Publius -- I just don't understand what was with my friends. I said I was coming back. So either they misheard me, or something else happened. If they did leave out of solidarity, then that would be weird too, because they'd all just ordered food and had only just started their drinks.

Miss M -- maybe I should hang out with you and give them someone younger to pick on :) I wonder if I got picked because I was with a lot of people older than me (in their late 30s and upwards), so looked very young by comparison.

Anonymous said...

I donna understand...why card for soup and NOT the beer you were drinking. Of course, why card for soup AT ALL, really. This is very bizarre. Unless one has to be carded ("IDed" here in US, took me a good bit to figure out what IDed meant) to be in the pub AT ALL (we have whacky law in the state I live in where no one, and I mean no one including babies, is allowed in the "bar" part of a bar if under 21. Like a 6-month old might suddenly start ordering up drinks or something! Kids aren't allowed in liquor stores with their parents either. I've never understood this law, just plain dumb). I am very sorry such a traumatic experience was had just trying to get some dinner...hope the chocolate was very yummy.

Lucy said...

*hugs* That sucks.
Here, nobody without ID is allowed in a bottle shop, which I always forget until someone asks for ID and I never carry my passport, so on more than one occasion I've gone with friends while they buy something and then been told to leave when they went to pay for it. Because if they were buying it for me, and if I were underage, making me wait outside would make a big difference somehow...

USJogger said...

Styley,

The big problem is that you might be the police. If you were, and they caved and let you stay and finish your beer, you'd have them dead to rights. Once they've asked for your ID, they need to follow through, because you never know who is watching.

USJogger

Queen of West Procrastination said...

(Hugs) The most upset I ever get is when I need food and I can't get it. That's a hard day, Styley.

kermitthefrog said...

Ew. I hate the short intervals before choir practice, when you want something to tide you over, but not so much it makes you uncomfortably full when you sing. Add the annoyance of the carding and I'm with Publius on this one.

StyleyGeek said...

I guess US Jogger is right. I hadn't thought about that. But since I had gone back outside to where I couldn't be seen from the bar, you'd think they could have just assumed I'd left. I mean, you tell someone to leave, and they walk out the door. Can't you just make some assumptions?
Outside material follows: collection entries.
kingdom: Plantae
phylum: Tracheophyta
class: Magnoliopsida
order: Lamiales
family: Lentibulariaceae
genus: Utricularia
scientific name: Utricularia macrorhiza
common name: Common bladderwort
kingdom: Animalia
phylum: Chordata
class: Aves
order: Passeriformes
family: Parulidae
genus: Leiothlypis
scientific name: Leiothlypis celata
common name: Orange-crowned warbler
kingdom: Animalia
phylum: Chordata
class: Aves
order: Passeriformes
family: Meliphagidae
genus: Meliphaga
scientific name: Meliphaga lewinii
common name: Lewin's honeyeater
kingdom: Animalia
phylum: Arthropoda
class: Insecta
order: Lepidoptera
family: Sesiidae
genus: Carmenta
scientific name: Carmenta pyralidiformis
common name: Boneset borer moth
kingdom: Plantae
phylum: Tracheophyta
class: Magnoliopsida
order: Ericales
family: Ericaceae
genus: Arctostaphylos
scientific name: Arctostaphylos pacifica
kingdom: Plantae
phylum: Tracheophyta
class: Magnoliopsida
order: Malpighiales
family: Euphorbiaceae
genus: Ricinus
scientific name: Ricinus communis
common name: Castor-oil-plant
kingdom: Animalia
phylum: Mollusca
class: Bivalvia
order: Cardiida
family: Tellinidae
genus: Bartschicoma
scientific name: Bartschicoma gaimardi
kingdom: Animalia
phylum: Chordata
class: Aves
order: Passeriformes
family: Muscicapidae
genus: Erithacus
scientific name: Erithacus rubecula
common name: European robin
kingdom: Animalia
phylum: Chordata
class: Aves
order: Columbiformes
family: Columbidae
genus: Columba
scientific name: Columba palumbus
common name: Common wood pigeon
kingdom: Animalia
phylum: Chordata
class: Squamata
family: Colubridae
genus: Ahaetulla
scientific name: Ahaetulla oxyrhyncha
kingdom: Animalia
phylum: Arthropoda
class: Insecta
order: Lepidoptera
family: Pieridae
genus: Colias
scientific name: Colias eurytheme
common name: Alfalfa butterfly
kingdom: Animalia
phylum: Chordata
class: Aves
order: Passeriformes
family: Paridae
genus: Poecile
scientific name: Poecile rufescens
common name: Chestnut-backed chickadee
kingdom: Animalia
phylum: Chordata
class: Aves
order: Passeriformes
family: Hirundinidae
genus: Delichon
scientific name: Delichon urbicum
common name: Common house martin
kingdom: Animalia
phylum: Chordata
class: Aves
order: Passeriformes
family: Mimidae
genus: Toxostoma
And yes, you have to be over 18 to be on licenced premises here. Except that I'm pretty sure that's different if you are having a meal and are with people who are over the legal age. At least in NZ, people underage can eat, but not drink, on licenced premises when accompanied by adults. Otherwise they wouldn't be allowed to go to restaurants. So if that were the case, they could have just taken my beer away and let me have my soup.

StyleyGeek said...

Everyone's favourite W&P, unfortunately.

And now my friends are all boycotting it (I think this upset them even more than it did me and they seem to have no concept of the difficult position the bar staff were in once they had IDed me).

So it looks like drinks are going to be on campus from now on, where the beer is infinitely more horrible (but also a whole lot cheaper). (Downside: no food available at all).

It turned out that my friends had misheard me when I said I was "going home to fetch my licence because I was so hungry." They claim they heard "going home because I'm so angry" without the "fetching my licence" bit. Admittedly, I was a bit choked up, so might not have been entirely clear. So they cancelled their orders and left straight after I did (leaving their beers unfinished too -- what solidarity!).

StyleyGeek said...

I should also note that I got my dinner money back. When I'd said they should order while I was gone, my friends thought I meant they should order their food, i.e. not leave just because I was going. And they thought I was giving them money because it was my turn to pay for the shared order of chips and wedges that we always get. (Which it probably was, so at least I got out of that!)

But since they left instead, they just held onto my money until the next day.